Ruth got to her feet and walked rapidly in the opposite direction, to the Exit turnstiles. She hurried back to the school. In each of the classrooms a small prayer group was in progress. She went from room to room, looking for Charlotte through the little observation windows in the doors. One door had no window, and she opened it. Half a dozen faces turned in her direction. Charlotte’s was not one of them. The stout woman who had sat next to her in the assembly hall smiled at her. “Come and join us. Where have you been?”
“I’ve been to Disneyland,” Ruth said, closing the door behind her, and joining the circle of chairs. The others laughed uncertainly.
“And what did you think of it?”
“I thought it was like the world must have been before Christ came.”
There was a surprised silence.
“Walt Disney was a good man, a god-fearing man,” said someone, a shade reproachfully.
The stout woman said, “I don’t think Ruth is really telling us about Disneyland. I think she’s telling us something about herself. Isn’t that right, honey?”

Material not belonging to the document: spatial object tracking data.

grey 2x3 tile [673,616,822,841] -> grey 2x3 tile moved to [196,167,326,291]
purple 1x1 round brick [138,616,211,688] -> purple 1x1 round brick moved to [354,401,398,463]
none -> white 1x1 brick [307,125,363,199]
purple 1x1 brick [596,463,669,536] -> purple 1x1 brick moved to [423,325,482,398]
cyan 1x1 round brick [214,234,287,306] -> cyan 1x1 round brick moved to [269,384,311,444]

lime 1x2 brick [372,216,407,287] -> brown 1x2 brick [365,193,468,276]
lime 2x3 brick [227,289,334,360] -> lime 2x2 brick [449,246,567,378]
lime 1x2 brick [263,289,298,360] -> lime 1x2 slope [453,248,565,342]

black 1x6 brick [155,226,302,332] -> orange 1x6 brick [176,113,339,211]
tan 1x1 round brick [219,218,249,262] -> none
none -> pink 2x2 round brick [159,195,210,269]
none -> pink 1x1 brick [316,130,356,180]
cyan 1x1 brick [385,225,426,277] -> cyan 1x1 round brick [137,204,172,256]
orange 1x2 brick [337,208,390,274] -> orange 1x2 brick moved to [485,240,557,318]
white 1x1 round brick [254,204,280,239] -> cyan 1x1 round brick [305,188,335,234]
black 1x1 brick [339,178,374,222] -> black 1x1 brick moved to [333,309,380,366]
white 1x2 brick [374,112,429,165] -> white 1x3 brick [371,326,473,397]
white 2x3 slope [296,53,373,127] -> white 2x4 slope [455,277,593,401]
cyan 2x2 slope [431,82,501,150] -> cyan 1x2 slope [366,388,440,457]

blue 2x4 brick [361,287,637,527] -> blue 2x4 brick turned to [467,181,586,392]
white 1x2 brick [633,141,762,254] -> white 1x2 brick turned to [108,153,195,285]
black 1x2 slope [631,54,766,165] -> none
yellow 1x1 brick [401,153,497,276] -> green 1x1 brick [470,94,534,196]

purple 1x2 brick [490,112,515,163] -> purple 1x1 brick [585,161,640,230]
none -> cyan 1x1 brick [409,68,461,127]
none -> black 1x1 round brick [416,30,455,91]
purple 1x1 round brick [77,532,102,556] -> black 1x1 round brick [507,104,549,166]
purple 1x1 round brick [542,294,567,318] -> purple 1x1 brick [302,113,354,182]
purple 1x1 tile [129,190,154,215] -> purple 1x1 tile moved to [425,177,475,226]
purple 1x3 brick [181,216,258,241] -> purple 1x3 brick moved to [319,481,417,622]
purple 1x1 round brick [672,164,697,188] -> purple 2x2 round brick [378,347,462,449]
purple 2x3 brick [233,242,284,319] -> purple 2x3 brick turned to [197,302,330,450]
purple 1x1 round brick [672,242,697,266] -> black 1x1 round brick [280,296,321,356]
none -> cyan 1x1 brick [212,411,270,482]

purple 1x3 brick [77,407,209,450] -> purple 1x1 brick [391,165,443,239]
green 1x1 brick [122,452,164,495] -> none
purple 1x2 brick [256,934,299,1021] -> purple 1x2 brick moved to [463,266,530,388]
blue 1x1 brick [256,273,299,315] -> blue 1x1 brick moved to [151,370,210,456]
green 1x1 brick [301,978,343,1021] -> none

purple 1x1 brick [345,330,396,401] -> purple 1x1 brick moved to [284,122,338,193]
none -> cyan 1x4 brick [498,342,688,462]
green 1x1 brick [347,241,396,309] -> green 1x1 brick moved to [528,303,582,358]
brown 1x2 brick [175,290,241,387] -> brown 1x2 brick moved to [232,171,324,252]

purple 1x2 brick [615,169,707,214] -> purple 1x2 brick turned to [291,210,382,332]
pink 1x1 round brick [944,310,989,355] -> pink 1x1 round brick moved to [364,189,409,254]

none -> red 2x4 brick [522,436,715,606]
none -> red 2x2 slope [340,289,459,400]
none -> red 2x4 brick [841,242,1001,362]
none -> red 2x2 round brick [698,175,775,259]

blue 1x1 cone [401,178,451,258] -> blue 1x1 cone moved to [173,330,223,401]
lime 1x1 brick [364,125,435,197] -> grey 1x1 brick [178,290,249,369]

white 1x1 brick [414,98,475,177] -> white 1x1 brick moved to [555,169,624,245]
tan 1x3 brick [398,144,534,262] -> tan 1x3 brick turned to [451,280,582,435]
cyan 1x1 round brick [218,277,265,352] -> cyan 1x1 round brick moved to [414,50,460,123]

To her astonishment and acute embarrassment, tears began to roll down Ruth’s cheeks. She nodded and sniffed, groping in her handbag for a Kleenex. “All my life as a nun there’s been one thing missing, the one thing that gives it any point or sense, and that’s, well, real faith in God. It sounds ridiculous, but I don’t think I ever had it before. I mean, I believed in Him with my head, and I believed with my heart in doing good works, but the two never came together, I never believed in Him with my heart. Do you understand what I mean?”
The stout woman nodded eagerly. “Would you like us to pray over you, honey?”
Ruth knelt, and the other people present clustered round and put their hands on her head. Even before the woman began to speak, Ruth felt a profound sense of bliss descend upon her.
That night she began to pack her bags for the journey home. She wired her Mother Superior: “BY THE WATERS OF DISNEYLAND I SAT DOWN AND WEPT STOP HAVE FOUND WHAT IVE BEEN LOOKING FOR STOP RETURNING IMMEDIATELY.”